Friday 6 February 2015

Winter Landscapes, Winter Farming

My 300th posting! and as so often the weather will feature! It is soooo cold, but dry and today it was sunny so really a lovely day. There is still ice around and tiny pockets of snow with the top fields looking as though someone has gone over them with sugar sifter.

We recieved an email from an old friend today who grew up here on the farm & is now warden of the RSPB bird reserve on the Dyfi estuary in Ceredigion & he sent a beautiful description of winter on the estuary & his memories of Penyrallt in winter;

'It is a spectacularly beautiful, brilliantly sunlit day. Frost is suspended in slow moving curtains across the valley, creating an icy haze. Frost crystals suspended on wind bleached strands of sedge and molinia tall grasses, shiver to create the most exquisite delicate musical notes.
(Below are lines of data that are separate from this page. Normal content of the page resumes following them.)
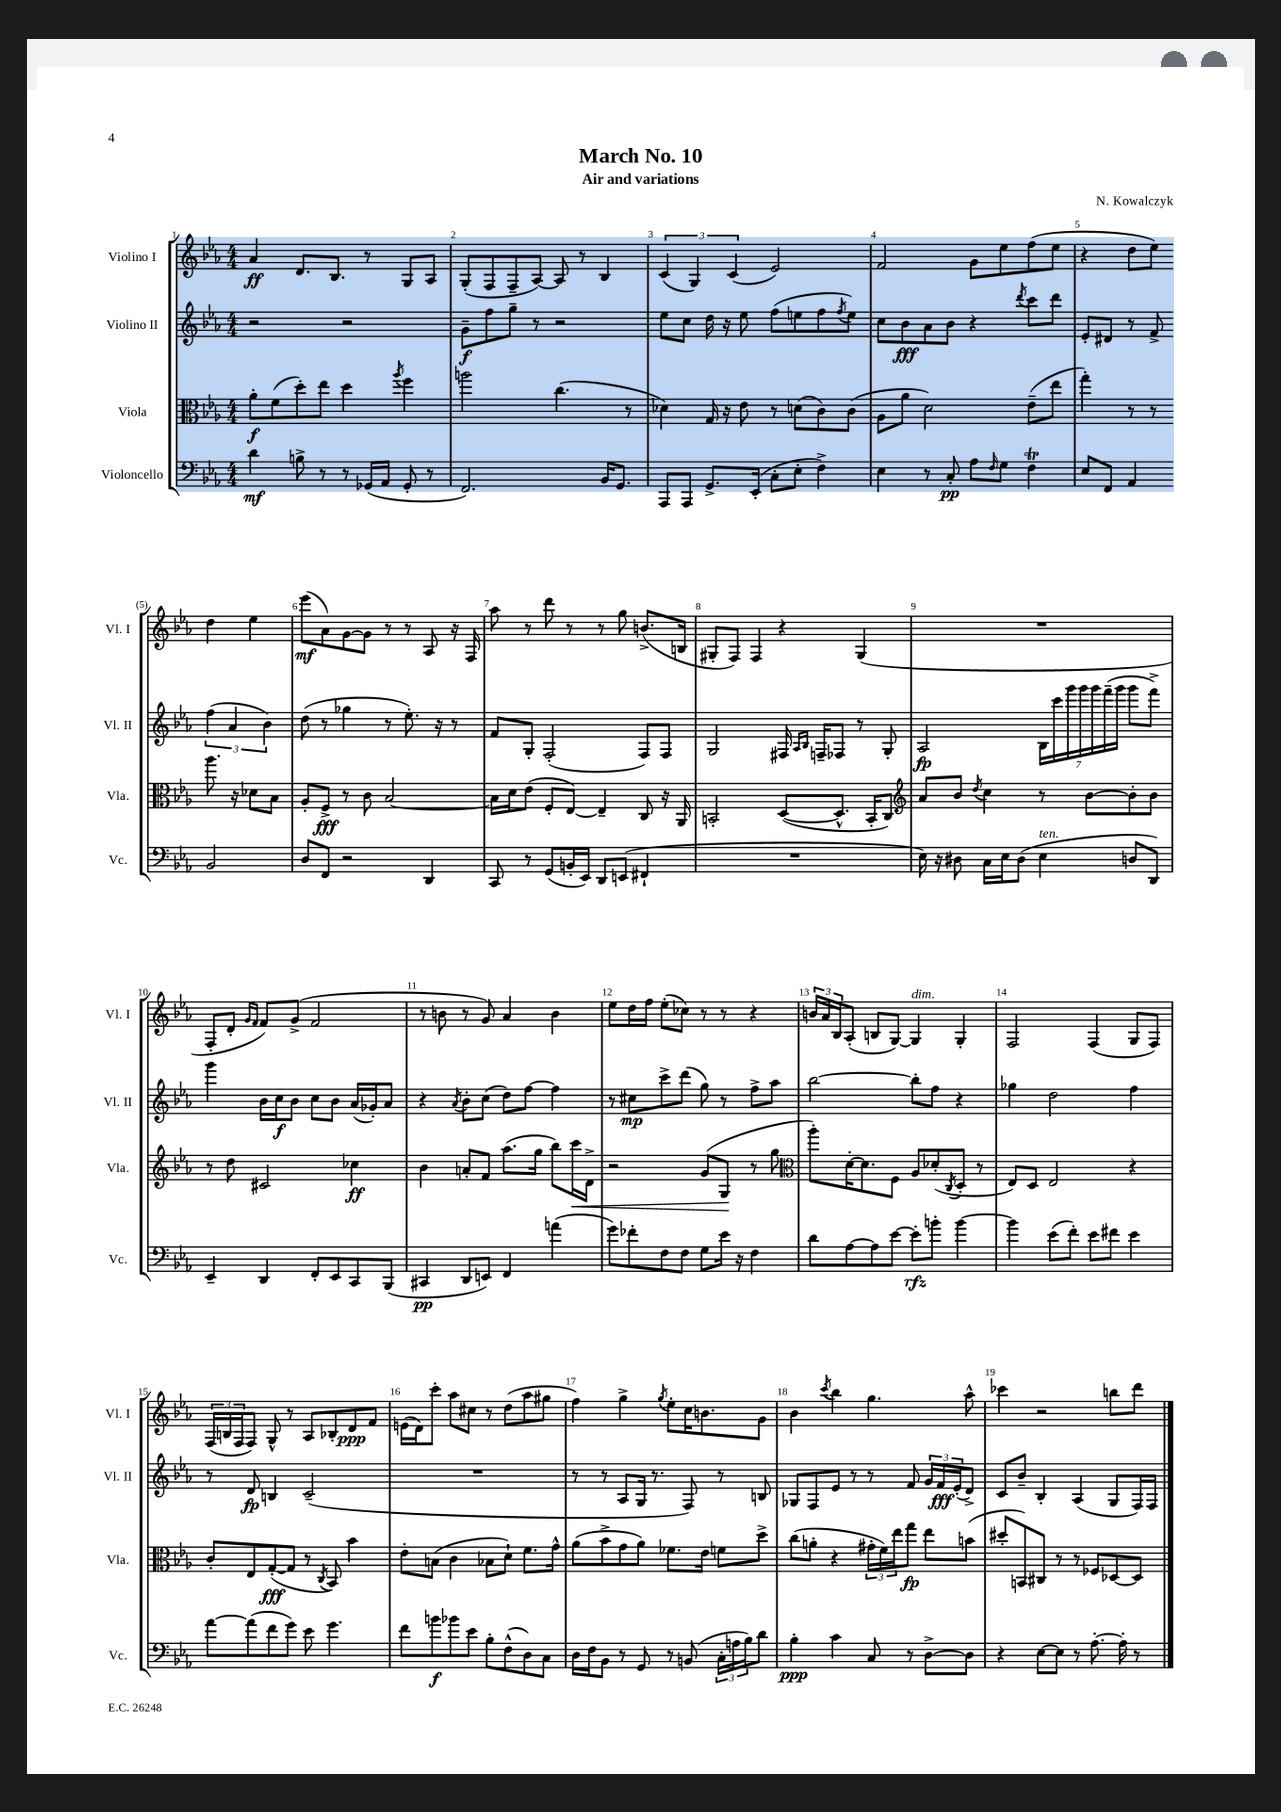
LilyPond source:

\header { title = "March No. 10" composer = "N. Kowalczyk" subtitle = "Air and variations" }
<<
\new StaffGroup <<
\new Staff = "s0" \with { instrumentName = "Violino I" shortInstrumentName = "Vl. I" } {
    \clef treble \key ees \major \numericTimeSignature \time 4/4
    aes'4\ff d'8. bes8. r8 g8 aes8 |
    g8-.( f8 f8-- aes8~) aes8 r8 bes4 |
    \tuplet 3/2 { c'4( g4) c'4( } ees'2) |
    f'2 g'8 ees''8 f''8( ees''8 |
    r4 d''8 ees''8) d''4 ees''4 |
    ees'''8\mf( aes'8) g'8~ g'8 r8 r8 aes8 r16 f16 |
    aes''8 r8 d'''8 r8 r8 g''8 b'8.->( b16 |
    gis8-. f8) f4 r4 gis4( |
    R1 |
    f8-. d'8-. \grace { g'16 f'16 } f'8) g'8->( f'2 |
    r8 b'8 r8 g'8) aes'4 b'4 |
    ees''8 d''16 f''16 ees''8-.( ces''8) r8 r8 r4 |
    \tuplet 3/2 { b'16 aes'16 bes16 } aes8-.( b8 g8~) g4^\markup { \italic "dim." } g4-. |
    f2 f4( g8 f8) |
    \tuplet 3/2 { f16( b16 f16 } f8) g8-^ r8 aes8 bes8-. d'8\ppp f'8 |
    e'16( d'16) c'''8-. aes''8 cis''8 r8 d''8( aes''8 gis''8 |
    f''4) g''4-> \acciaccatura { g''8 } ees''8-. c''16 b'8. g'8 |
    bes'4 \acciaccatura { c'''8 } bes''4 g''4. aes''8-^ |
    ces'''4 r2 b''8 d'''8 \bar "|." |
}
\new Staff = "s1" \with { instrumentName = "Violino II" shortInstrumentName = "Vl. II" } {
    \clef treble \key ees \major \numericTimeSignature \time 4/4
    r2 r2 |
    g'8--\f f''8 g''8-- r8 r2 |
    ees''8 c''8 d''16 r16 ees''8 f''8( e''8 f''8 \acciaccatura { f''8 } e''8) |
    c''8 bes'8\fff aes'8 bes'8 r4 \acciaccatura { d'''8 } c'''8 d'''8 |
    ees'8-. dis'8 r8 f'8-> \tuplet 3/2 { f''4( aes'4 bes'4) } |
    d''8( r8 ges''4 r8 ees''8.-.) r16 r8 |
    f'8 g8-. f2-.( f8) f8 |
    g2 fis16 \grace { aes16 bes16 } f16-- fes8 r8 g8-. |
    aes2\fp \tuplet 7/4 { bes16 c'''16 g'''16 g'''16 g'''16 f'''16--( g'''16 } g'''8 f'''8->) |
    g'''4 bes'16 c''16\f bes'8 c''8 bes'8 aes'16( ges'16-.) aes'8 |
    r4 \acciaccatura { aes'8 } bes'8-. c''8( d''8) f''8~ f''4 |
    r8 cis''8\mp c'''8-> d'''8( g''8) r8 f''8-> aes''8 |
    bes''2~ bes''8-. f''8 r4 |
    ges''4 d''2 f''4 |
    r8 d'8\fp b4 c'2--( |
    R1 |
    r8 r8 aes8 g16 r8. f8) r8 b8 |
    ges8 f8 ees'8 r8 r8 f'8 \tuplet 3/2 { g'16 f'16\fff ees'16-.( } d'8->) |
    c'8 bes'8-- bes4-. aes4( g8 f16) f16 \bar "|." |
}
\new Staff = "s2" \with { instrumentName = "Viola" shortInstrumentName = "Vla." } {
    \clef alto \key ees \major \numericTimeSignature \time 4/4
    aes'8-.\f f'8( d''8-.) ees''8 d''4 \acciaccatura { aes''8 } f''4 |
    a''2 c''4.( r8 |
    des'4) g16 r16 ees'8 r8 d'8( c'8) c'8( |
    aes8 aes'8 d'2) ees'8--( ees''8 |
    g''4-.) r8 r8 aes''8. r16 des'8 bes8 |
    aes8-. f8->\fff r8 c'8 bes2~ |
    bes16 d'16 ees'8( f8-. ees8~) ees4-- c8 r16 aes,16 |
    b,2-. d8~( d8.-^ b,16-. c8) |
    \clef treble aes'8 bes'8 \acciaccatura { d''8 } c''4 r8 bes'8~ bes'8-. bes'8 |
    r8 d''8 cis'2 ces''4\ff |
    bes'4 a'8-. f'8 aes''8.( g''16 bes''8) c'''16\< d'16-> |
    r2 g'8( g8\! r8 g''8 |
    \clef alto aes''8-.) d'16~-. d'8. f8 aes8 des'8-.( \acciaccatura { c8 } d8-. r8 |
    ees8) d8 ees2 r4 |
    c'8-. ees8 g8~-.\fff( g8 r8 \acciaccatura { c8 } bes,8) bes'4 |
    ees'8-. b8( c'4 bes8 d'8-!) f'8. g'16-^ |
    aes'8( bes'8-> g'8 aes'8) fes'8. ees'16 f'8 d''8-> |
    c''8( a'8-. r4 \tuplet 3/2 { gis'16-. f'16) ees''16 } g''8\fp ees''8 b'8( |
    dis''8-. b,8) cis8 r8 r8 fes8 des8~ des8 \bar "|." |
}
\new Staff = "s3" \with { instrumentName = "Violoncello" shortInstrumentName = "Vc." } {
    \clef bass \key ees \major \numericTimeSignature \time 4/4
    d'4\mf b8-> r8 r8 ges,16( aes,16 ges,8-. r8 |
    f,2.) bes,16 g,8. |
    aes,,8 aes,,8 g,8.-> ees,16-.( c8-. ees8-. f4->) |
    ees4 r8 c8-.\pp aes8 \grace { f16 } g8 f4\trill |
    ees8 f,8 aes,4 bes,2 |
    d8 f,8 r2 d,4 |
    c,8 r8 g,8( b,16-. ees,16) d,8 e,8( fis,4-! |
    R1 |
    ees16) r16 dis8 c16 ees16 dis8( ees4^\markup { \italic "ten." } d8 d,8) |
    ees,4-- d,4 f,8-. ees,8 c,8 bes,,8( |
    cis,4\pp d,8 e,8) f,4 a'4( |
    g'8) fes'8-. f8 f8 g8 ees'16 r16 f4 |
    d'8 aes8~ aes8 ees'8~ ees'8-.\rfz b'8-. b'4~ |
    b'4 ees'8( f'8-.) ees'8 fis'8 ees'4 |
    aes'8~ aes'8( f'8 g'8) ees'8 g'4. |
    f'8 b'8\f bes'8 ees'8 bes8-. f8-^( d8) c8 |
    d16 f16 bes,8 r8 g,8 r8 b,8( \tuplet 3/2 { c16-. a16 bes16) } d'8 |
    bes4-.\ppp c'4 c8 r8 d8~-> d8 |
    r4 ees8~ ees8 r8 aes8.~-. aes16-. r8 \bar "|." |
}
>>
>>
\layout { \context { \Score \override BarNumber.break-visibility = ##(#f #t #t) barNumberVisibility = #all-bar-numbers-visible } }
Deep frost covers all saltings; Sheet ice covers all tidal scrapes and pools and ice begins to form up on all river shallows,and gravel bed fringes at lowest tidal ebb.
We have lost our earlier overwintering 400+ Barnacle geese; they have moved on but our Goldeneye, Teal, fewer Pintail, Little Grebes and Egrets, three pairs of Kites, Wigeon and Greylags provide daily company.
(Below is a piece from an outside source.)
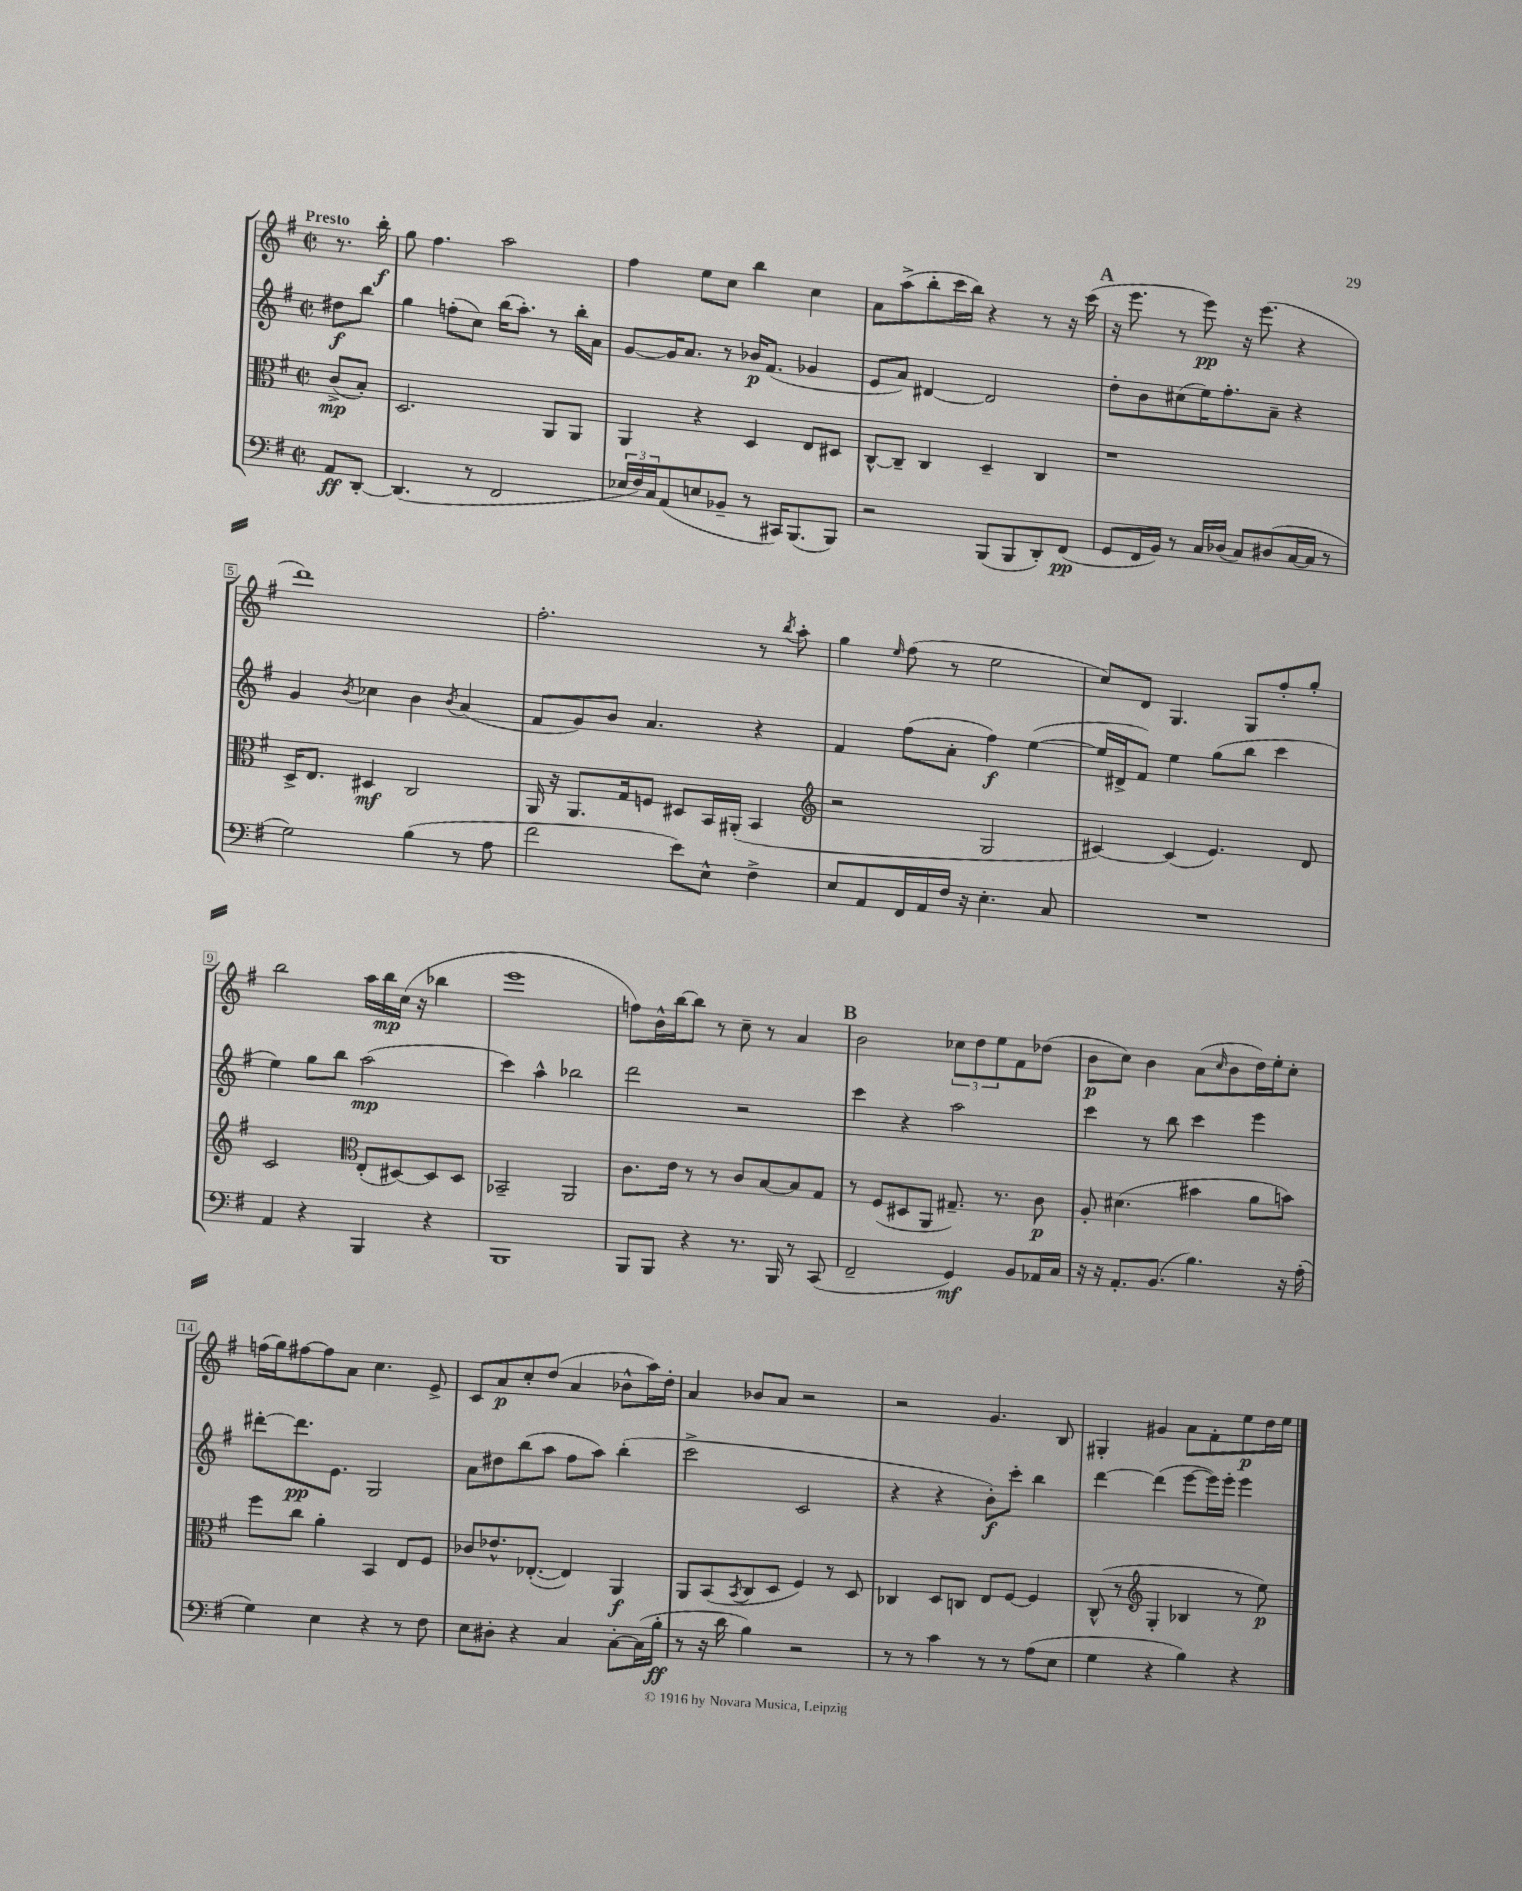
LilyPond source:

On beautiful, hazy frosty days such as this, my mind often drifts southward only to settle and relive again those magnificent landscapes across fields and wooded slopes and secret track-way from Penrallt Home Farm, leading down to the Siedi. The bouquet of your oak woods in November and the magical "silence" of your land when under deep snow. The utterly spellbinding discovery of "Roding" male Woodcock in airborne courtship display at dusk, in spring and early summer, over your woods in that shallow valley between you and neighbouring Mountain Farm, are all deeply embedded with permanence.'

After that lovely lyricism back to bald agricultural realities; The last couple of days have seen proper winter farming activity with the spreading of slurry on the fields. Big tractors take long pipes out to the fields. This pipe system is know as the umbilical cord and the pipes are filled by a tractor-mounted pump standing by the slurry lagoon. The slurry then is sprayed onto the fields which in this dry weather means it can seep into the ground distributing the invaluable nutrients to enrich the soil & encourage good grass growth which is so important to our organic system. Nutrient rich soil is the key to a healthy organic system which in its turn is the key to nutritionally rich food.